You started out on drill then pivoted to trap. Do you feel pressure from fans to keep your content or your sound the same?
I started doing drill, but when I started doing drill that was just a reflection of my life at that time. I feel like as much as you want to entertain people and you want to cater to people, I just want to be true to myself. So, the reflection now of my life isn’t exactly drill. I’ll definitely still do it, I’ll still touch on it, but I feel like it comes more natural, and I feel better, when I just give people my life or how it is for me at this time. So yeah, it’s kind of making a transition… I don’t want to make music that doesn’t reflect my day to day. I want to live off experiences and give people how I’m feeling today or tomorrow. So I started in drill, and I just feel like you’re never gonna get that raw sound of drill from when I started, because that was me when I started – the circumstances back then were very different. It’s hard for me to make you feel exactly how I made you feel a few years ago because life has changed dramatically. At the end of the day, I’m an artist before anything, I want to push the boundaries, I don’t want to just stick to one genre.
- Jacket Dior
- T-shirt DOLCE AND GABBANA
- Jeans AMIRI from mytheresa.com
- Trainers Dior
You’ve dropped quite a few singles this year. What can we expect from the new project?

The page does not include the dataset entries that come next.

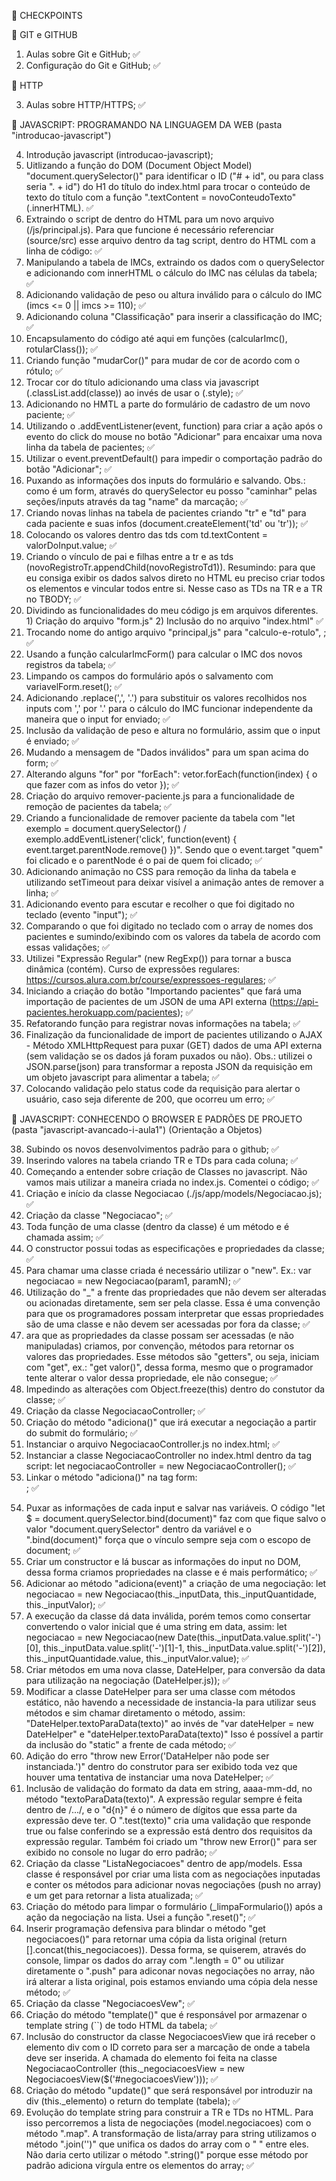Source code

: 🏁 CHECKPOINTS

📍 GIT e GITHUB

1) Aulas sobre Git e GitHub; ✅
2) Configuração do Git e GitHub; ✅

📍 HTTP 

3) Aulas sobre HTTP/HTTPS; ✅

📍 JAVASCRIPT: PROGRAMANDO NA LINGUAGEM DA WEB (pasta "introducao-javascript")

4) Introdução javascript (introducao-javascript);
5) Uitlizando a função do DOM (Document Object Model) "document.querySelector()" para identificar o ID ("# + id", ou para class seria ". + id") do H1 do título do index.html para trocar o conteúdo de texto do título com a função ".textContent = novoConteudoTexto" (.innerHTML). ✅
6) Extraindo o script de dentro do HTML para um novo arquivo (/js/principal.js). Para que funcione é necessário referenciar (source/src) esse arquivo dentro da tag script, dentro do HTML com a linha de código: <script src="./js/principal.js"></script> ✅
7) Manipulando a tabela de IMCs, extraindo os dados com o querySelector e adicionando com innerHTML o cálculo do IMC nas células da tabela; ✅
8) Adicionando validação de peso ou altura inválido para o cálculo do IMC (imcs <= 0 || imcs >= 110); ✅
9) Adicionando coluna "Classificação" para inserir a classificação do IMC; ✅
10) Encapsulamento do código até aqui em funções (calcularImc(), rotularClass()); ✅
11) Criando função "mudarCor()" para mudar de cor de acordo com o rótulo; ✅
12) Trocar cor do título adicionando uma class via javascript (.classList.add(classe)) ao invés de usar o (.style); ✅
13) Adicionando no HMTL a parte do formulário de cadastro de um novo paciente; ✅
14) Utilizando o .addEventListener(event, function) para criar a ação após o evento do click do mouse no botão "Adicionar" para encaixar uma nova linha da tabela de pacientes; ✅
15) Utilizar o event.preventDefault() para impedir o comportação padrão do botão "Adicionar"; ✅
16) Puxando as informações dos inputs do formulário e salvando. Obs.: como é um form, através do querySelector eu posso "caminhar" pelas seções/inputs através da tag "name" da marcação; ✅
17) Criando novas linhas na tabela de pacientes criando "tr" e "td" para cada paciente e suas infos (document.createElement('td' ou 'tr')); ✅
18) Colocando os valores dentro das tds com td.textContent = valorDoInput.value; ✅
19) Criando o vínculo de pai e filhas entre a tr e as tds (novoRegistroTr.appendChild(novoRegistroTd1)). Resumindo: para que eu consiga exibir os dados salvos direto no HTML eu preciso criar todos os elementos e vincular todos entre si. Nesse caso as TDs na TR e a TR no TBODY; ✅
20) Dividindo as funcionalidades do meu código js em arquivos diferentes. 1) Criação do arquivo "form.js" 2) Inclusão do <script src="./js/form.js"></script> no arquivo "index.html" ✅
21) Trocando nome do antigo arquivo "principal,js" para "calculo-e-rotulo", <script src="./js/calculo-e-rotulo.js"></script>; ✅
22) Usando a função calcularImcForm() para calcular o IMC dos novos registros da tabela; ✅
23) Limpando os campos do formulário após o salvamento com variavelForm.reset(); ✅
24) Adicionando .replace(',', '.') para substituir os valores recolhidos nos inputs com ',' por '.' para o cálculo do IMC funcionar independente da maneira que o input for enviado; ✅
25) Inclusão da validação de peso e altura no formulário, assim que o input é enviado; ✅
26) Mudando a mensagem de "Dados inválidos" para um span acima do form; ✅
27) Alterando alguns "for" por "forEach": vetor.forEach(function(index) { o que fazer com as infos do vetor }); ✅
28) Criação do arquivo remover-paciente.js para a funcionalidade de remoção de pacientes da tabela; ✅
29) Criando a funcionalidade de remover paciente da tabela com "let exemplo = document.querySelector() / exemplo.addEventListener('click', function(event) { event.target.parentNode.remove() })". Sendo que o event.target "quem" foi clicado e o parentNode é o pai de quem foi clicado; ✅
30) Adicionando animação no CSS para remoção da linha da tabela e utilizando setTimeout para deixar visível a animação antes de remover a linha; ✅
31) Adicionando evento para escutar e recolher o que foi digitado no teclado (evento "input"); ✅
32) Comparando o que foi digitado no teclado com o array de nomes dos pacientes e sumindo/exibindo com os valores da tabela de acordo com essas validações; ✅
33) Utilizei "Expressão Regular" (new RegExp()) para tornar a busca dinâmica (contém). Curso de expressões regulares: https://cursos.alura.com.br/course/expressoes-regulares; ✅
34) Iniciando a criação do botão "Importando pacientes" que fará uma importação de pacientes de um JSON de uma API externa (https://api-pacientes.herokuapp.com/pacientes); ✅
35) Refatorando função para registrar novas informações na tabela; ✅
36) Finalização da funcionalidade de import de pacientes utilizando o AJAX - Método XMLHttpRequest para puxar (GET) dados de uma API externa (sem validação se os dados já foram puxados ou não). Obs.: utilizei o JSON.parse(json) para transformar a reposta JSON da requisição em um objeto javascript para alimentar a tabela; ✅
37) Colocando validação pelo status code da requisição para alertar o usuário, caso seja diferente de 200, que ocorreu um erro; ✅

📍 JAVASCRIPT: CONHECENDO O BROWSER E PADRÕES DE PROJETO (pasta "javascript-avancado-i-aula1") (Orientação a Objetos)

38) Subindo os novos desenvolvimentos padrão para o github; ✅
39) Inserindo valores na tabela criando TR e TDs para cada coluna; ✅
40) Começando a entender sobre criação de Classes no javascript. Não vamos mais utilizar a maneira criada no index.js. Comentei o código; ✅
41) Criação e início da classe Negociacao (./js/app/models/Negociacao.js); ✅
42) Criação da classe "Negociacao"; ✅
43) Toda função de uma classe (dentro da classe) é um método e é chamada assim; ✅
44) O constructor possui todas as especificações e propriedades da classe; ✅
45) Para chamar uma classe criada é necessário utilizar o "new". Ex.: var negociacao = new Negociacao(param1, paramN); ✅
46) Utilização do "_" a frente das propriedades que não devem ser alteradas ou acionadas diretamente, sem ser pela classe. Essa é uma convenção para que os programadores possam interpretar que essas propriedades são de uma classe e não devem ser acessadas por fora da classe; ✅
47) ara que as propriedades da classe possam ser acessadas (e não manipuladas) criamos, por convenção, métodos para retornar os valores das propriedades. Esse métodos são "getters", ou seja, iniciam com "get", ex.: "get valor()", dessa forma, mesmo que o programador tente alterar o valor dessa propriedade, ele não consegue; ✅
48) Impedindo as alterações com Object.freeze(this) dentro do constutor da classe; ✅
49) Criação da classe NegociacaoController; ✅
50) Criação do método "adiciona()" que irá executar a negociação a partir do submit do formulário; ✅
51) Instanciar o arquivo NegociacaoController.js no index.html; ✅
52) Instanciar a classe NegociacaoController no index.html dentro da tag script: let negociacaoController = new NegociacaoController(); ✅
53) Linkar o método "adiciona()" na tag form: <form class="form" onsubmit="negociacaoController.adiciona(event)">; ✅
54) Puxar as informações de cada input e salvar nas variáveis. O código "let $ = document.querySelector.bind(document)" faz com que fique salvo o valor "document.querySelector" dentro da variável e o ".bind(document)" força que o vínculo sempre seja com o escopo de document; ✅
55) Criar um constructor e lá buscar as informações do input no DOM, dessa forma criamos propriedades na classe e é mais performático; ✅
56) Adicionar ao método "adiciona(event)" a criação de uma negociação: let negociacao = new Negociacao(this._inputData, this._inputQuantidade, this._inputValor); ✅
57) A execução da classe dá data inválida, porém temos como consertar convertendo o valor inicial que é uma string em data, assim: let negociacao = new Negociacao(new Date(this._inputData.value.split('-')[0], this._inputData.value.split('-')[1]-1, this._inputData.value.split('-')[2]), this._inputQuantidade.value, this._inputValor.value); ✅   
58) Criar métodos em uma nova classe, DateHelper, para conversão da data para utilização na negociação (DateHelper.js)); ✅
59) Modificar a classe DateHelper para ser uma classe com métodos estático, não havendo a necessidade de instancia-la para utilizar seus métodos e sim chamar diretamento o método, assim: "DateHelper.textoParaData(texto)" ao invés de "var dateHelper = new DateHelper" e "dateHelper.textoParaData(texto)" Isso é possível a partir da inclusão do "static" a frente de cada método; ✅
60) Adição do erro "throw new Error('DataHelper não pode ser instanciada.')" dentro do construtor para ser exibido toda vez que houver uma tentativa de instanciar uma nova DateHelper; ✅
61) Inclusão de validação do formato da data em string, aaaa-mm-dd, no método "textoParaData(texto)". A expressão regular sempre é feita dentro de /.../, e o "d{n}" é o número de dígitos que essa parte da expressão deve ter. O ".test(texto)" cria uma validação que responde true ou false conferindo se a expressão está dentro dos requisitos da expressão regular. Também foi criado um "throw new Error()" para ser exibido no console no lugar do erro padrão; ✅
62) Criação da classe "ListaNegociacoes" dentro de app/models. Essa classe é responsável por criar uma lista com as negociações inputadas e conter os métodos para adicionar novas negociações (push no array) e um get para retornar a lista atualizada; ✅
63) Criação do método para limpar o formulário (_limpaFormulario()) após a ação da negociação na lista. Usei a função ".reset()"; ✅
64) Inserir programação defensiva para blindar o método "get negociacoes()" para retornar uma cópia da lista original (return [].concat(this_negociacoes)). Dessa forma, se quiserem, através do console, limpar os dados do array com ".length = 0" ou utilizar diretamente o ".push" para adiconar novas negociações no array, não irá alterar a lista original, pois estamos enviando uma cópia dela nesse método; ✅
65) Criação da classe "NegociacoesVew"; ✅
66) Criação do método "template()" que é responsável por armazenar o template string (``) de todo HTML da tabela; ✅
67) Inclusão do constructor da classe NegociacoesView que irá receber o elemento div com o ID correto para ser a marcação de onde a tabela deve ser inserida. A chamada do elemento foi feita na classe NegociacaoController (this._negociacoesView = new NegociacoesView($('#negociacoesView'))); ✅
68) Criação do método "update()" que será responsável por introduzir na div (this._elemento) o return do template (tabela); ✅
69) Evolução do template string para construir a TR e TDs no HTML. Para isso percorremos a lista de negociações (model.negociacoes) com o método ".map".
A transformação de lista/array para string utilizamos o método ".join('')" que unifica os dados do array com o " " entre eles. Não daria certo utilizar o
método ".string()" porque esse método por padrão adiciona vírgula entre os elementos do array; ✅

Yeah… I’ve been working. I’m gonna drop my debut album that’s coming shortly. I’ve been putting in a lot of work, working behind the scenes, and put a lot of effort into what’s to come. I feel like what you can expect from K-Trap, with the new [album], is just… raw. In the sense of the gift and the curse, the good and the bad, the ups and the downs; not just the lit life, not just all the good stuff. It’s the reality of what it can be. I feel like you can expect more of a conscious K-Trap, and even more detail, but also more me, more of my emotions, of how I feel, not just what people want to hear.

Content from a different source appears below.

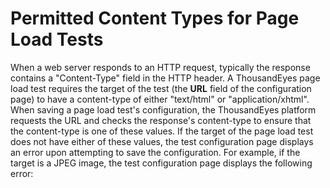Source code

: # Permitted Content Types for Page Load Tests

When a web server responds to an HTTP request, typically the response contains a "Content-Type" field in the HTTP header. A ThousandEyes page load test requires the target of the test (the **URL** field of the configuration page) to have a content-type of either "text/html" or "application/xhtml". When saving a page load test's configuration, the ThousandEyes platform requests the URL and checks the response's content-type to ensure that the content-type is one of these values. If the target of the page load test does not have either of these values, the test configuration page displays an error upon attempting to save the configuration. For example, if the target is a JPEG image, the test configuration page displays the following error:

How did you find lockdown and the pandemic?
Lockdown was definitely challenging because I felt like I went through loads of serious and personal stuff that, even if the world was normal, would be very hard for me. So going through it whilst there was a pandemic definitely showed me survival of the fittest, and actually getting through hard times no matter what, so it made me stronger. It was difficult, but at the same time, if you look at some of the highlights, I think it made me get to know myself a bit more. I had loads of time to think, and it made me realise what life’s about, my priorities and actually getting stuff done, and not just living for today. It just taught me loads of life lessons. I feel like everything happens for a reason and I don’t regret it because, me taking a step back or pausing made me really get into my album bag and get into what I want to do. It made me think about a lot of stuff, so I’m happy with how it went.
How far do you want to go in this music game? Do you think about the future?
I definitely want to go very far, jump over them hurdles, kick open them doors, and just push this to the limit and actually leave a legacy. I actually want to open these doors and put a lot of people in these doors too. I want to make sure that when I stop making music or I take a break, I know that I’ve kept the door open for other ambitious people that are coming up like myself.